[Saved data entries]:

******

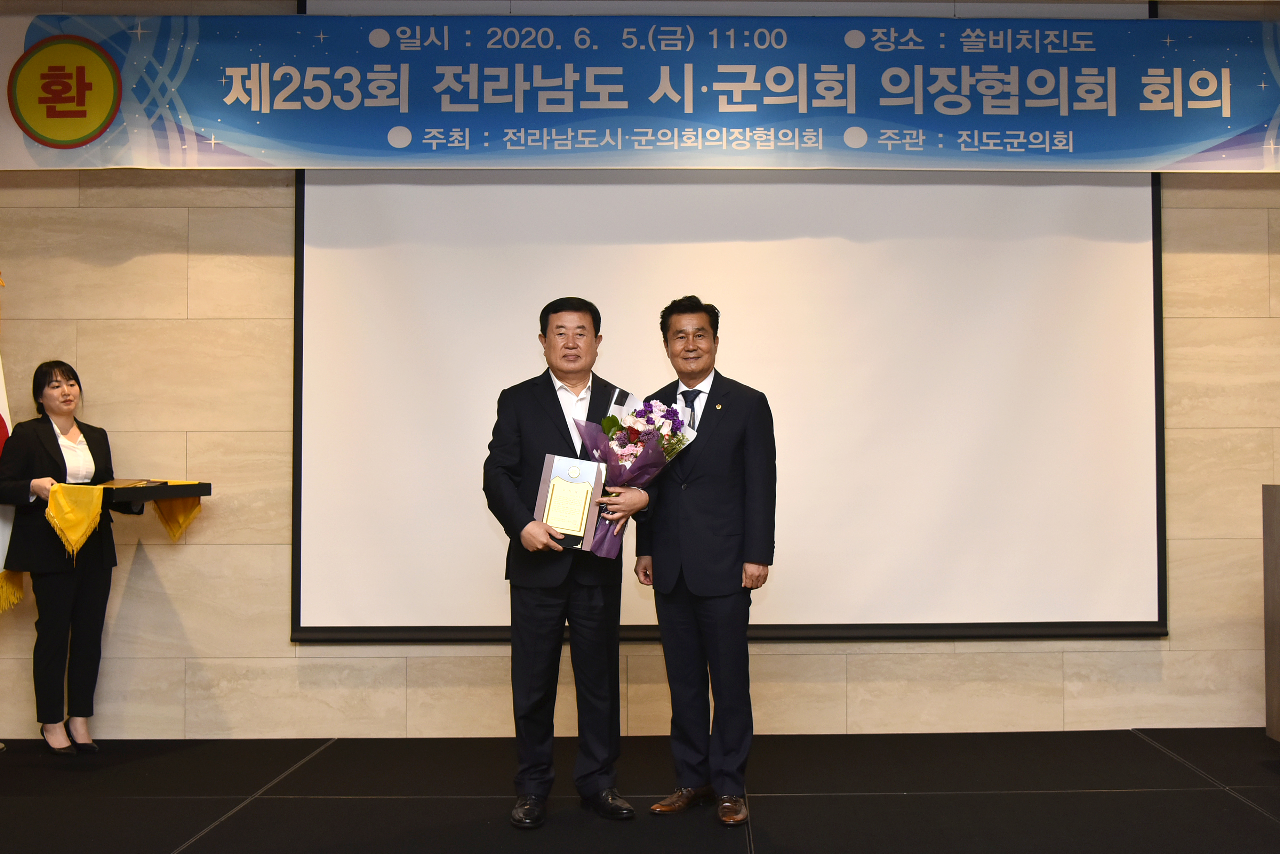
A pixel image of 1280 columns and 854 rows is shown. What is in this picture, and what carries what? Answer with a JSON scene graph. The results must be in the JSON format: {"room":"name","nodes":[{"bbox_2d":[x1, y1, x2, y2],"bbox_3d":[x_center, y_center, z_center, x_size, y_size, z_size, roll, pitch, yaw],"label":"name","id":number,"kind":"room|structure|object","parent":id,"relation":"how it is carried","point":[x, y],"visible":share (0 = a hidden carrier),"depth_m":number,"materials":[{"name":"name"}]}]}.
{"room":"event hall","nodes":[
{"label":"event hall","id":0,"kind":"room"},
{"bbox_2d":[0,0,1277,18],"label":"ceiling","id":1,"kind":"structure","parent":0,"point":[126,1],"depth_m":4.98,"materials":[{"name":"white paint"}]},
{"bbox_2d":[0,728,1279,853],"bbox_3d":[-0.019,1.231,2.338,8.079,0.126,6.209,0,-2,0],"label":"stage floor","id":2,"kind":"structure","parent":0,"point":[1246,810],"depth_m":4.13,"materials":[{"name":"black carpet"}]},
{"bbox_2d":[0,266,23,616],"bbox_3d":[-2.639,0.100,4.949,0.222,1.858,0.455,0,-2,-14],"label":"flag","id":3,"kind":"object","parent":2,"relation":"on","point":[1,384],"visible":0.6,"depth_m":4.99,"materials":[{"name":"fabric"}]},
{"bbox_2d":[0,361,146,754],"bbox_3d":[-2.256,0.505,4.827,0.541,1.473,0.575,-1,-2,29],"label":"woman","id":4,"kind":"object","parent":2,"relation":"on","point":[56,444],"visible":0.94,"depth_m":4.71},
{"bbox_2d":[103,480,211,506],"bbox_3d":[-2.031,0.263,4.890,0.456,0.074,0.397,-1,-2,26],"label":"tray","id":5,"kind":"object","parent":4,"relation":"in","point":[209,492],"visible":0.72,"depth_m":4.76,"materials":[{"name":"black wood"}]},
{"bbox_2d":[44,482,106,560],"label":"yellow cloth","id":6,"kind":"object","parent":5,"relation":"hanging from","point":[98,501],"visible":0.98,"depth_m":4.76,"materials":[{"name":"yellow fabric"}]},
{"bbox_2d":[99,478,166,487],"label":"plaque","id":7,"kind":"object","parent":5,"relation":"on","point":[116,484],"visible":0.75,"depth_m":4.87,"materials":[{"name":"metal"}]},
{"bbox_2d":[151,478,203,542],"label":"yellow cloth","id":8,"kind":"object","parent":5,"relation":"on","point":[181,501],"visible":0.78,"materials":[{"name":"yellow fabric"}]},
{"bbox_2d":[482,297,647,826],"bbox_3d":[-0.283,0.416,4.087,0.539,1.637,0.588,0,-2,-19],"label":"man","id":9,"kind":"object","parent":2,"relation":"on","point":[529,658],"visible":0.96,"depth_m":3.94},
{"bbox_2d":[533,454,606,552],"bbox_3d":[-0.254,0.246,3.977,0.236,0.296,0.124,0,-2,0],"label":"award plaque","id":10,"kind":"object","parent":9,"relation":"in","point":[574,484],"visible":0.97,"depth_m":3.96,"materials":[{"name":"metal"}]},
{"bbox_2d":[570,393,696,558],"bbox_3d":[-0.060,0.152,4.137,0.423,0.545,0.317,0,-2,0],"label":"flower bouquet","id":11,"kind":"object","parent":9,"relation":"in","point":[612,437],"visible":0.73,"depth_m":4.10,"materials":[{"name":"plant"}]},
{"bbox_2d":[632,295,778,824],"bbox_3d":[0.199,0.407,4.147,0.556,1.650,0.496,-2,-3,43],"label":"man","id":12,"kind":"object","parent":2,"relation":"on","point":[697,509],"visible":0.98,"depth_m":3.96},
{"bbox_2d":[1262,484,1279,742],"bbox_3d":[2.750,0.716,4.379,0.870,1.015,0.800,0,-2,0],"label":"lectern","id":13,"kind":"object","parent":2,"relation":"on","point":[1278,581],"visible":0.98,"depth_m":4.71,"materials":[{"name":"brown wood"}]},
{"bbox_2d":[0,0,1279,750],"bbox_3d":[0.046,-0.334,5.239,8.899,3.238,0.204,0,-2,0],"label":"wall","id":14,"kind":"structure","parent":0,"point":[975,661],"depth_m":5.15,"materials":[{"name":"beige tile"}]},
{"bbox_2d":[0,12,1279,171],"bbox_3d":[0.258,-1.366,5.042,5.998,0.648,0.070,0,-2,0],"label":"banner","id":15,"kind":"object","parent":14,"relation":"attached to","point":[51,140],"visible":0.99,"depth_m":5.02,"materials":[{"name":"blue fabric"}]},
{"bbox_2d":[292,167,1164,646],"bbox_3d":[0.328,-0.536,5.109,3.398,2.790,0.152,0,-2,0],"label":"projection screen","id":16,"kind":"object","parent":14,"relation":"attached to","point":[978,292],"visible":0.86,"depth_m":5.09,"materials":[{"name":"white fabric"}]}
]}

******

[Task directions]: All of the entries above are to be duplicated exactly, with every image left out.

[Response to this task]:
A pixel image of 1280 columns and 854 rows is shown. What is in this picture, and what carries what? Answer with a JSON scene graph. The results must be in the JSON format: {"room":"name","nodes":[{"bbox_2d":[x1, y1, x2, y2],"bbox_3d":[x_center, y_center, z_center, x_size, y_size, z_size, roll, pitch, yaw],"label":"name","id":number,"kind":"room|structure|object","parent":id,"relation":"how it is carried","point":[x, y],"visible":share (0 = a hidden carrier),"depth_m":number,"materials":[{"name":"name"}]}]}.
{"room":"event hall","nodes":[
{"label":"event hall","id":0,"kind":"room"},
{"bbox_2d":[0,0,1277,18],"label":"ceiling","id":1,"kind":"structure","parent":0,"point":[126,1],"depth_m":4.98,"materials":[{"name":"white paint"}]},
{"bbox_2d":[0,728,1279,853],"bbox_3d":[-0.019,1.231,2.338,8.079,0.126,6.209,0,-2,0],"label":"stage floor","id":2,"kind":"structure","parent":0,"point":[1246,810],"depth_m":4.13,"materials":[{"name":"black carpet"}]},
{"bbox_2d":[0,266,23,616],"bbox_3d":[-2.639,0.100,4.949,0.222,1.858,0.455,0,-2,-14],"label":"flag","id":3,"kind":"object","parent":2,"relation":"on","point":[1,384],"visible":0.6,"depth_m":4.99,"materials":[{"name":"fabric"}]},
{"bbox_2d":[0,361,146,754],"bbox_3d":[-2.256,0.505,4.827,0.541,1.473,0.575,-1,-2,29],"label":"woman","id":4,"kind":"object","parent":2,"relation":"on","point":[56,444],"visible":0.94,"depth_m":4.71},
{"bbox_2d":[103,480,211,506],"bbox_3d":[-2.031,0.263,4.890,0.456,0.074,0.397,-1,-2,26],"label":"tray","id":5,"kind":"object","parent":4,"relation":"in","point":[209,492],"visible":0.72,"depth_m":4.76,"materials":[{"name":"black wood"}]},
{"bbox_2d":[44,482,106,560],"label":"yellow cloth","id":6,"kind":"object","parent":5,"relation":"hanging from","point":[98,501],"visible":0.98,"depth_m":4.76,"materials":[{"name":"yellow fabric"}]},
{"bbox_2d":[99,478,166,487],"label":"plaque","id":7,"kind":"object","parent":5,"relation":"on","point":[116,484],"visible":0.75,"depth_m":4.87,"materials":[{"name":"metal"}]},
{"bbox_2d":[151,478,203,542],"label":"yellow cloth","id":8,"kind":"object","parent":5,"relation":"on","point":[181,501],"visible":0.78,"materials":[{"name":"yellow fabric"}]},
{"bbox_2d":[482,297,647,826],"bbox_3d":[-0.283,0.416,4.087,0.539,1.637,0.588,0,-2,-19],"label":"man","id":9,"kind":"object","parent":2,"relation":"on","point":[529,658],"visible":0.96,"depth_m":3.94},
{"bbox_2d":[533,454,606,552],"bbox_3d":[-0.254,0.246,3.977,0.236,0.296,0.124,0,-2,0],"label":"award plaque","id":10,"kind":"object","parent":9,"relation":"in","point":[574,484],"visible":0.97,"depth_m":3.96,"materials":[{"name":"metal"}]},
{"bbox_2d":[570,393,696,558],"bbox_3d":[-0.060,0.152,4.137,0.423,0.545,0.317,0,-2,0],"label":"flower bouquet","id":11,"kind":"object","parent":9,"relation":"in","point":[612,437],"visible":0.73,"depth_m":4.10,"materials":[{"name":"plant"}]},
{"bbox_2d":[632,295,778,824],"bbox_3d":[0.199,0.407,4.147,0.556,1.650,0.496,-2,-3,43],"label":"man","id":12,"kind":"object","parent":2,"relation":"on","point":[697,509],"visible":0.98,"depth_m":3.96},
{"bbox_2d":[1262,484,1279,742],"bbox_3d":[2.750,0.716,4.379,0.870,1.015,0.800,0,-2,0],"label":"lectern","id":13,"kind":"object","parent":2,"relation":"on","point":[1278,581],"visible":0.98,"depth_m":4.71,"materials":[{"name":"brown wood"}]},
{"bbox_2d":[0,0,1279,750],"bbox_3d":[0.046,-0.334,5.239,8.899,3.238,0.204,0,-2,0],"label":"wall","id":14,"kind":"structure","parent":0,"point":[975,661],"depth_m":5.15,"materials":[{"name":"beige tile"}]},
{"bbox_2d":[0,12,1279,171],"bbox_3d":[0.258,-1.366,5.042,5.998,0.648,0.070,0,-2,0],"label":"banner","id":15,"kind":"object","parent":14,"relation":"attached to","point":[51,140],"visible":0.99,"depth_m":5.02,"materials":[{"name":"blue fabric"}]},
{"bbox_2d":[292,167,1164,646],"bbox_3d":[0.328,-0.536,5.109,3.398,2.790,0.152,0,-2,0],"label":"projection screen","id":16,"kind":"object","parent":14,"relation":"attached to","point":[978,292],"visible":0.86,"depth_m":5.09,"materials":[{"name":"white fabric"}]}
]}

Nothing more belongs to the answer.